AbbVie has been able to extend its competition-less years with Humira with a fortress of patents extending to 2034. But is AbbVie wrong to use the IP and legal systems to its advantage? And should that be considered “gaming”?

Jacob Sherkow, professor of law at the Innovation Center for Law and Technology at New York Law School, told Focus he agreed with Gonzalez, as when the rules are designed to be anti-competitive, as they are with biopharmaceuticals, “gaming the system with respect to that is hard. It’s hard to put a pin on what that means…reverse payment patent settlements, that’s gaming the system, but having a lot of patents, that just doesn’t seem to be gaming the system…they’re using the patents for what they’re good for.”

As far as the deals to bring biosimilars to market in the US, AbbVie has made two deals with Mylan (their first biosimilar comes to market 31 July 2023) and Amgen (31 January 2023).

By contrast, the EU will see Humira competition beginning 16 October 2018, and at least five biosimilars for Humira are set to hit the market.
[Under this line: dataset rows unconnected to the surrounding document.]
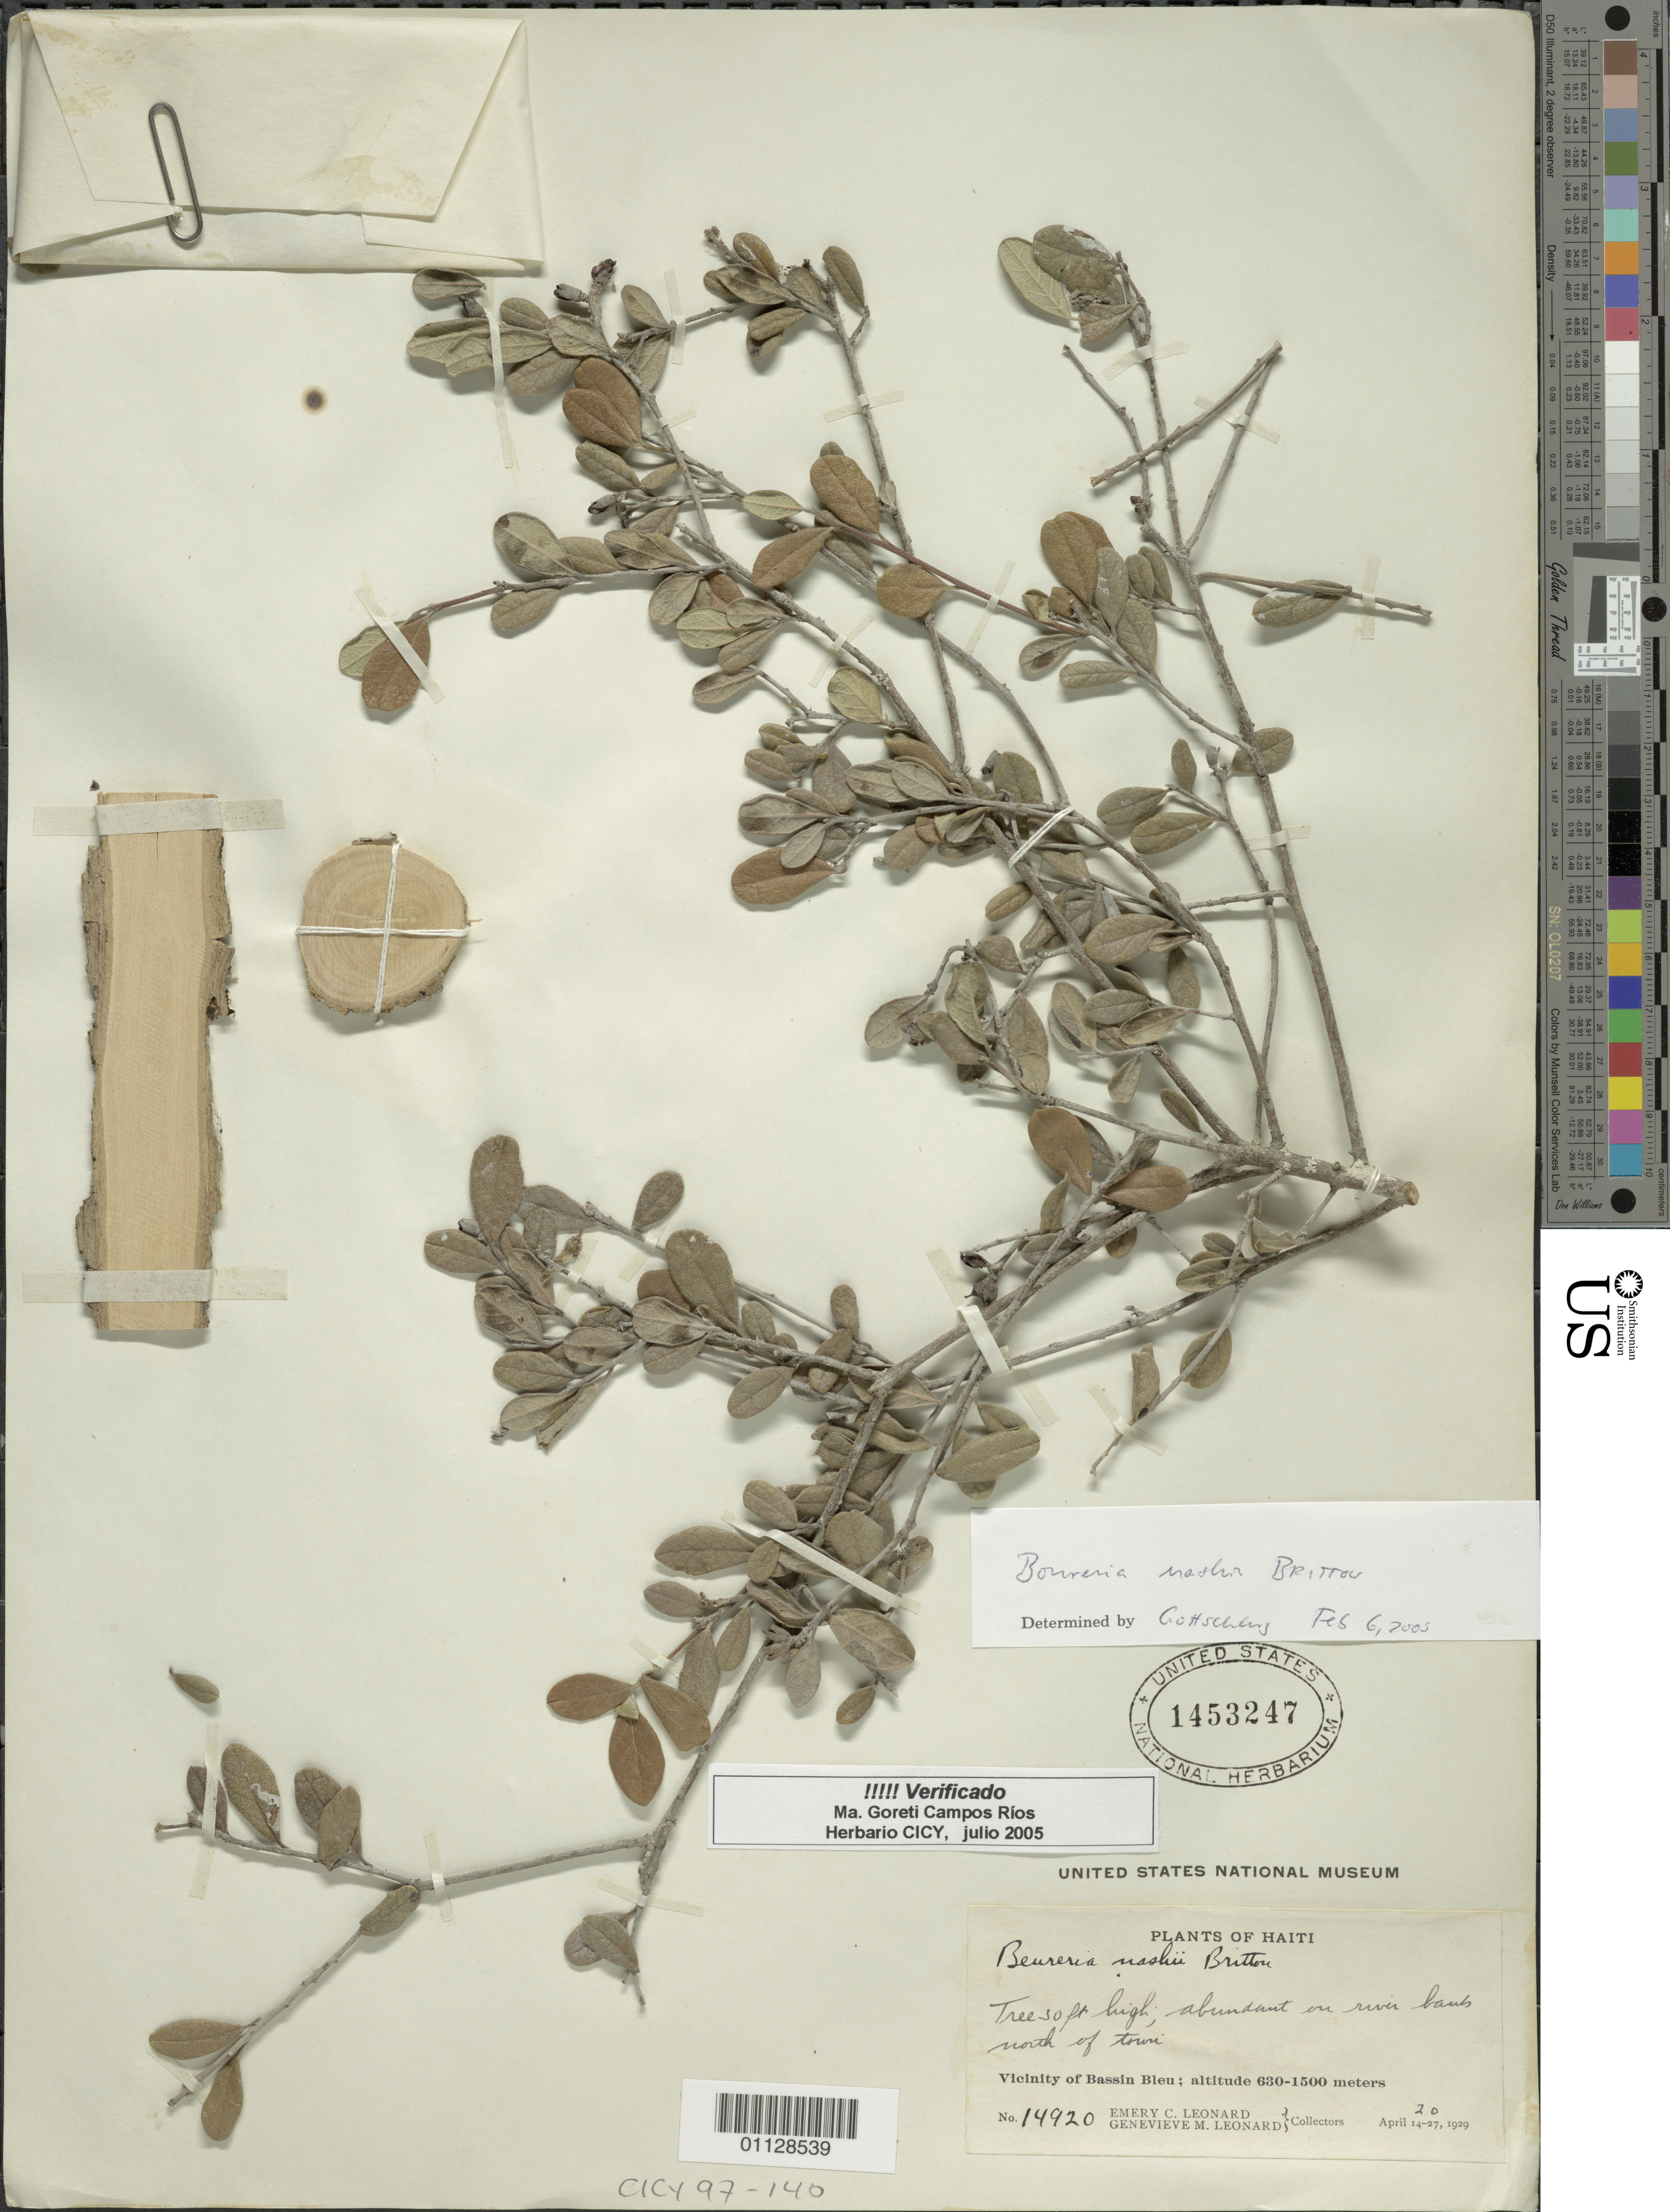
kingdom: Plantae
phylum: Tracheophyta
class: Magnoliopsida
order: Boraginales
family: Ehretiaceae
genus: Bourreria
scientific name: Bourreria nashii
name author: Britton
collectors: E. C. Leonard & G. M. Leonard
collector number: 14920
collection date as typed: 20 Apr 1929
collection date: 1929-04-20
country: Haiti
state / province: Nord-Óuest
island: Hispaniola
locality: Vicinity of Bassin Bleu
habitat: abundant on river banks N of town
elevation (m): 630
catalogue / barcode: US 1453247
Though comparing the EU and US is difficult because their patent and exclusivity systems differ, Sherkow noted how Europe has had more experience with biosimilars and in substituting them for their reference products. He also said he thought Congress should mandate FDA to develop a real Purple Book, which is the biosimilar version of the Orange Book.

“In an age where some bad guys are drug developers, it seems like there’s a story about every drug developer being a bad guy, and that’s just not necessarily true,” Sherkow added.